Da passieren Fehler. Fehler sind nicht das Problem, meint Rezo, der natürlich auch welche macht, sondern ihre Häufung und der unehrliche Umgang mit ihnen. Damit verspielten die seriösen Medien ihre Glaubwürdigkeit. “Wilde Behauptungen aufzustellen, ohne jeglichen Beleg, das können nicht nur Aluhutträger.” So verbreitete der Politikchef der “Frankfurter Allgemeinen Zeitung” (FAZ) eine Falschbehauptung aus einem Verschwörungsideologen-Kanal über Rezo – und redete sich dann auch noch in einer Talkshow um Kopf und Kragen. In zwei Dritteln der “FAZ”-Artikel über ihn habe er Falschbehauptungen gefunden, die “Welt” schneidet nicht viel besser ab.

Rezos Kritik bleibt eine konstruktive

Es ist jedoch problematisch, wenn Rezo daraus schließt, dass “FAZ” und “Welt” generell nicht vertrauenswürdig seien. Dafür ist seine Datenbasis dann doch nicht breit genug. Den öffentlich-rechtlichen Rundfunk hingegen, der in seiner Analyse gut abschneidet, verteidigt er vehement: Wer “Tagesschau” und WDR “basht”, müsse sich auf “Kopfnüsse” von Rezo einstellen. Eine Kampfansage an alle “Staatsfunk”- und “Lügenpresse”-Brüller.

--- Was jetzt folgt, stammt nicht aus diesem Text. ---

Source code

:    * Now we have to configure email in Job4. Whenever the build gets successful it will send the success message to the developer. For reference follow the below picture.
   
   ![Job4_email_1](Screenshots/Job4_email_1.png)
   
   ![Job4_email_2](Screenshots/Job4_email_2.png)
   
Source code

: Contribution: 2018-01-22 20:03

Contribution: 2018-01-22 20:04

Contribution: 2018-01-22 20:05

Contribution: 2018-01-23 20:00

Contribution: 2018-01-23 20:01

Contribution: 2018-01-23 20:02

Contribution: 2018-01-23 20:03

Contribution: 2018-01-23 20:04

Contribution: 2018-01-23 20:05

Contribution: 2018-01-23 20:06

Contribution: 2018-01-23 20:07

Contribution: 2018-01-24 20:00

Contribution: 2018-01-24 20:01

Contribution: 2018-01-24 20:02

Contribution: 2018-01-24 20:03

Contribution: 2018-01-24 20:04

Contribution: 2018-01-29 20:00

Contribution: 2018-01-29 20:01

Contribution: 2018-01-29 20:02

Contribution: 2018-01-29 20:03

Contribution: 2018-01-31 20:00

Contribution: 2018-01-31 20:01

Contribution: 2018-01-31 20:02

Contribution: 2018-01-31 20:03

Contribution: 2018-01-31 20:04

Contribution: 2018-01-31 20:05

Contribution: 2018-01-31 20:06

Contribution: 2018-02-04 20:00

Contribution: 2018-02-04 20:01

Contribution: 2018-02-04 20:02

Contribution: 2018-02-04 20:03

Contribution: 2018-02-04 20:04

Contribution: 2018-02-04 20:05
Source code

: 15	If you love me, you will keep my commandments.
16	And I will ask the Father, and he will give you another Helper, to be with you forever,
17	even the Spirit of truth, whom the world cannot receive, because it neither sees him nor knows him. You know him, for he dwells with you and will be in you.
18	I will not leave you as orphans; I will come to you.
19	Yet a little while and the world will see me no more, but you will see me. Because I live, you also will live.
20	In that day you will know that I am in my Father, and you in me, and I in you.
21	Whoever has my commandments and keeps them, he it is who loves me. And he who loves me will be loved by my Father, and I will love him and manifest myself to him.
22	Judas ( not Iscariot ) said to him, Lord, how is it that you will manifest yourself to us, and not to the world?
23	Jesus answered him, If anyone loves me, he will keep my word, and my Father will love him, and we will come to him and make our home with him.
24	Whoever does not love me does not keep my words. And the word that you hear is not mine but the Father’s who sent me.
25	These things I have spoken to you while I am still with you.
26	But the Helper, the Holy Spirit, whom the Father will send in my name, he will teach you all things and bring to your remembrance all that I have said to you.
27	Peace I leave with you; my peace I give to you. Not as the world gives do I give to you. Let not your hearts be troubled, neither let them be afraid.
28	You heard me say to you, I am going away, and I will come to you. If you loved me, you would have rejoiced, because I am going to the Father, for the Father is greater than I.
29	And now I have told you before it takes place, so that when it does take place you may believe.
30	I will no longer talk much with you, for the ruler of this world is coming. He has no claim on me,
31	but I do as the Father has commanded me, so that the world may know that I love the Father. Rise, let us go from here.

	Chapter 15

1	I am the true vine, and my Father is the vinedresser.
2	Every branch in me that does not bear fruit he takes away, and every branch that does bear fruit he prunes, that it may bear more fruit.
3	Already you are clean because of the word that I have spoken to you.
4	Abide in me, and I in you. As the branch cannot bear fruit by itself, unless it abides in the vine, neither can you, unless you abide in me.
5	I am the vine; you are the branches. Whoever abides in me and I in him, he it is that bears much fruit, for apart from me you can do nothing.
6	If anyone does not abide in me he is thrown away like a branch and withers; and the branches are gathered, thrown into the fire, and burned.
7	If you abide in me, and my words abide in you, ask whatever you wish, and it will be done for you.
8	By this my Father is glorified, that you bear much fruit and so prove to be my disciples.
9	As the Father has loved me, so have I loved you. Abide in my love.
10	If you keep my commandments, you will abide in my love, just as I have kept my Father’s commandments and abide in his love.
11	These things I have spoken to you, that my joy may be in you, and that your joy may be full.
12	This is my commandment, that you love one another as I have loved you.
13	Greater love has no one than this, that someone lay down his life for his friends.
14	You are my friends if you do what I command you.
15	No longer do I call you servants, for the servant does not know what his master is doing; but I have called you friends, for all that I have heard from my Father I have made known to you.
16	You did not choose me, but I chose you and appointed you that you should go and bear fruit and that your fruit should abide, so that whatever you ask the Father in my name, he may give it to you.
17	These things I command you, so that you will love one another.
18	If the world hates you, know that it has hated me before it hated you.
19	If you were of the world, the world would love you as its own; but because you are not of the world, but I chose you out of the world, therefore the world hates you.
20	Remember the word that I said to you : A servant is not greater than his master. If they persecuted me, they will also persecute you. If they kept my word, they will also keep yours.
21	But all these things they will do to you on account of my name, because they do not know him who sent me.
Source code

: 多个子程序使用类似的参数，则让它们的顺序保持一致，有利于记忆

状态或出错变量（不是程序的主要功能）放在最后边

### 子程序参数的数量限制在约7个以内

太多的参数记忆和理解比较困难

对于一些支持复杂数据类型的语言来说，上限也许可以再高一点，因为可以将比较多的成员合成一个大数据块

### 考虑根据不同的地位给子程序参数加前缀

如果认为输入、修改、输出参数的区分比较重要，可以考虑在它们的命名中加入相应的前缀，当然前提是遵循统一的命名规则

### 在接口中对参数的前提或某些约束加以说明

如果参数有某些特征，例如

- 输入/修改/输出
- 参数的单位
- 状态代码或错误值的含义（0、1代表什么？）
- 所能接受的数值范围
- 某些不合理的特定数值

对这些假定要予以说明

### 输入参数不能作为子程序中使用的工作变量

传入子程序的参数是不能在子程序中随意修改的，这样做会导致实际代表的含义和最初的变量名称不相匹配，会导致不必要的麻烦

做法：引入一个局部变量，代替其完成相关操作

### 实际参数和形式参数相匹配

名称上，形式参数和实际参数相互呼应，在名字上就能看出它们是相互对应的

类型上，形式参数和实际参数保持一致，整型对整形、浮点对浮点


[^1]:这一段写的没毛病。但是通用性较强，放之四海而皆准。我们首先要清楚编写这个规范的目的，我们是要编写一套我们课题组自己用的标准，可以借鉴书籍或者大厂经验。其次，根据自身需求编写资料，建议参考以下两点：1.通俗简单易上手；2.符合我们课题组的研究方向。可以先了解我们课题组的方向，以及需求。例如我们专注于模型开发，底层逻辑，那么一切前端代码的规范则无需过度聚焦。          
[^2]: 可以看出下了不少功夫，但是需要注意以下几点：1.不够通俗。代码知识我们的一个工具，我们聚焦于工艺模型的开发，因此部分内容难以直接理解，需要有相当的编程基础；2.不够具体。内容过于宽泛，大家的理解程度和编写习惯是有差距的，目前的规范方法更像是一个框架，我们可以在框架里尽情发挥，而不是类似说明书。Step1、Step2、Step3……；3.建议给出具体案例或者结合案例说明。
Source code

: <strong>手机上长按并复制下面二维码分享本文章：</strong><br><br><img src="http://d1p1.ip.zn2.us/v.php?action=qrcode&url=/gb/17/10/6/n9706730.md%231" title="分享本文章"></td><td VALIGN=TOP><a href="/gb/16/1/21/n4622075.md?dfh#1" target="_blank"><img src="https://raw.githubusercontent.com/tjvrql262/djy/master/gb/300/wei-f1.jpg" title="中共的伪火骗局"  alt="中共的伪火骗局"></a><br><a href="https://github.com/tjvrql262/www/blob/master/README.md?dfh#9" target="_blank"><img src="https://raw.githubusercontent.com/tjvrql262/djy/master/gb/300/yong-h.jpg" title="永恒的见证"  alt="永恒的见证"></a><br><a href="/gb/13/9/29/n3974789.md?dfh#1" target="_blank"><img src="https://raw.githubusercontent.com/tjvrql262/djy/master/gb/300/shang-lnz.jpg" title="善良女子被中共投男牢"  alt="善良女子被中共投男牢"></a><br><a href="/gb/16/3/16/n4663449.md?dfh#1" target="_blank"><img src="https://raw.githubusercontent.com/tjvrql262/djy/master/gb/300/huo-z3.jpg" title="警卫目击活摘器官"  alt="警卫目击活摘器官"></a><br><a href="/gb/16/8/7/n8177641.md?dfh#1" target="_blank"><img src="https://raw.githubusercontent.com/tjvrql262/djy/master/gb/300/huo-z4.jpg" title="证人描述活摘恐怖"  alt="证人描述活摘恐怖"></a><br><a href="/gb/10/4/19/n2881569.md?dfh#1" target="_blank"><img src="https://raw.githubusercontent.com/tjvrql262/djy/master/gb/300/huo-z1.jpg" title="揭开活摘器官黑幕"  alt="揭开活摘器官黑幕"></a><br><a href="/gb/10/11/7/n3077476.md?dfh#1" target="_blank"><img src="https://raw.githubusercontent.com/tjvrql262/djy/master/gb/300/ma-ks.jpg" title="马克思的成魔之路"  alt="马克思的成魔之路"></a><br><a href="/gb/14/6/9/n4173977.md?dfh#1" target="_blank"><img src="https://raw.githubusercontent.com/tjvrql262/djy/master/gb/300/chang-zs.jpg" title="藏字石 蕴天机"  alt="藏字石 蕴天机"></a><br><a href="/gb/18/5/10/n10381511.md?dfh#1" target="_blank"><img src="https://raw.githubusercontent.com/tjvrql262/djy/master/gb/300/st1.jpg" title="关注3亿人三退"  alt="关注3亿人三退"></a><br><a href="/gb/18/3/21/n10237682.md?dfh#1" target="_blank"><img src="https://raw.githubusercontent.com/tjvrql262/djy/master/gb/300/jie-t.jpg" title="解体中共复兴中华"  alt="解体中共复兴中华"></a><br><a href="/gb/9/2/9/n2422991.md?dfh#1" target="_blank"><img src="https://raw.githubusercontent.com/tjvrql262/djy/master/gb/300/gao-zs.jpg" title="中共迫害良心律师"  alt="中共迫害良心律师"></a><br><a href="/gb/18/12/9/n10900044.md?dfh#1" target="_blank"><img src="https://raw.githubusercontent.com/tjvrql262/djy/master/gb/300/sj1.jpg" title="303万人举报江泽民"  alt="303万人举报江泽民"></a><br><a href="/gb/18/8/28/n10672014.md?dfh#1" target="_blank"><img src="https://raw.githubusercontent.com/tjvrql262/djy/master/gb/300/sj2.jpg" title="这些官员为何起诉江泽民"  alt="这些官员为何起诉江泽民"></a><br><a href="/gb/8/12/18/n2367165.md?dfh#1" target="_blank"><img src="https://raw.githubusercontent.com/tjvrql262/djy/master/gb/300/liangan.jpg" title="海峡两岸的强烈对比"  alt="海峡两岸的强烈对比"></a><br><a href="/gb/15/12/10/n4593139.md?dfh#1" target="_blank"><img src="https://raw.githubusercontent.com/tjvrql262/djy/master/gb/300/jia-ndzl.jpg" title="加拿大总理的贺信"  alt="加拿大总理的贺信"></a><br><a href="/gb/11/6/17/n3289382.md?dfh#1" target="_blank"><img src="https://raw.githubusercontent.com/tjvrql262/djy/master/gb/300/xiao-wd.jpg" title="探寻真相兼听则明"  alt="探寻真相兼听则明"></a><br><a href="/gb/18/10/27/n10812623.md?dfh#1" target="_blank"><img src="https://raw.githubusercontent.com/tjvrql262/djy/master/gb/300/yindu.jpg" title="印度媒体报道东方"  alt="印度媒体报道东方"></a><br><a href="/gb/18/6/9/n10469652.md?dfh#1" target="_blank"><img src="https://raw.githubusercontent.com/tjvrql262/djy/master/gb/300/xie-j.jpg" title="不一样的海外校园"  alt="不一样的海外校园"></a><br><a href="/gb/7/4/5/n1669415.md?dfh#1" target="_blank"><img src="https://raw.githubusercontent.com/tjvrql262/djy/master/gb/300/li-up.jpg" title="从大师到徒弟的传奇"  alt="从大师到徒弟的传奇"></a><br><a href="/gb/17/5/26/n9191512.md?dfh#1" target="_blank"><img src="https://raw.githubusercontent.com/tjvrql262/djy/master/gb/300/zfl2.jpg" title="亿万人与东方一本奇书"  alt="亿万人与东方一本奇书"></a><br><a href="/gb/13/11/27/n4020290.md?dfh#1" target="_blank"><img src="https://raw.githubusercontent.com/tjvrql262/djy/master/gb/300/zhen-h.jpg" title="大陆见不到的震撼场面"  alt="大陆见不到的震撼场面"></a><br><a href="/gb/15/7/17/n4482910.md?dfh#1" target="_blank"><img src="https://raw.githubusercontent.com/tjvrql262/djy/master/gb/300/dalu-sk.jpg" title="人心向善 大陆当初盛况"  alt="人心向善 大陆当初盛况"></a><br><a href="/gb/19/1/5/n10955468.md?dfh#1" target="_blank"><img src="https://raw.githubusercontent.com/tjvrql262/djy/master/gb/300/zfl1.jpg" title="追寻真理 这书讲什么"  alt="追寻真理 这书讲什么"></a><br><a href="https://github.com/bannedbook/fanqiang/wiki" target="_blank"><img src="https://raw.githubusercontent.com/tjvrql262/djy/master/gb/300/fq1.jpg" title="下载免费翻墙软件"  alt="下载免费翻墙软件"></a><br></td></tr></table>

Denn Rezos Kritik bleibt eine konstruktive: Er will das Vertrauen in die Medien wiederherstellen. Ein Baustein dazu könnte sein, dass auch klassische Medienhäuser von Youtubern wie ihm lernen: Er belegt seinen einstündigen Grundkurs Journalismus mit mehr als 250 Quellen, die er in einem Google-Dokument aufbereitet. Das wird nicht bei jedem Onlineartikel möglich sein. Aber die Grundaussage bleibt richtig: Der mündige Mediennutzer will kein Geraune, sondern überprüfbare Quellen. Das ist ein selbstbewusstes und erfrischendes Fazit des konstruktivsten Stück Medienkritik, das es zurzeit gibt.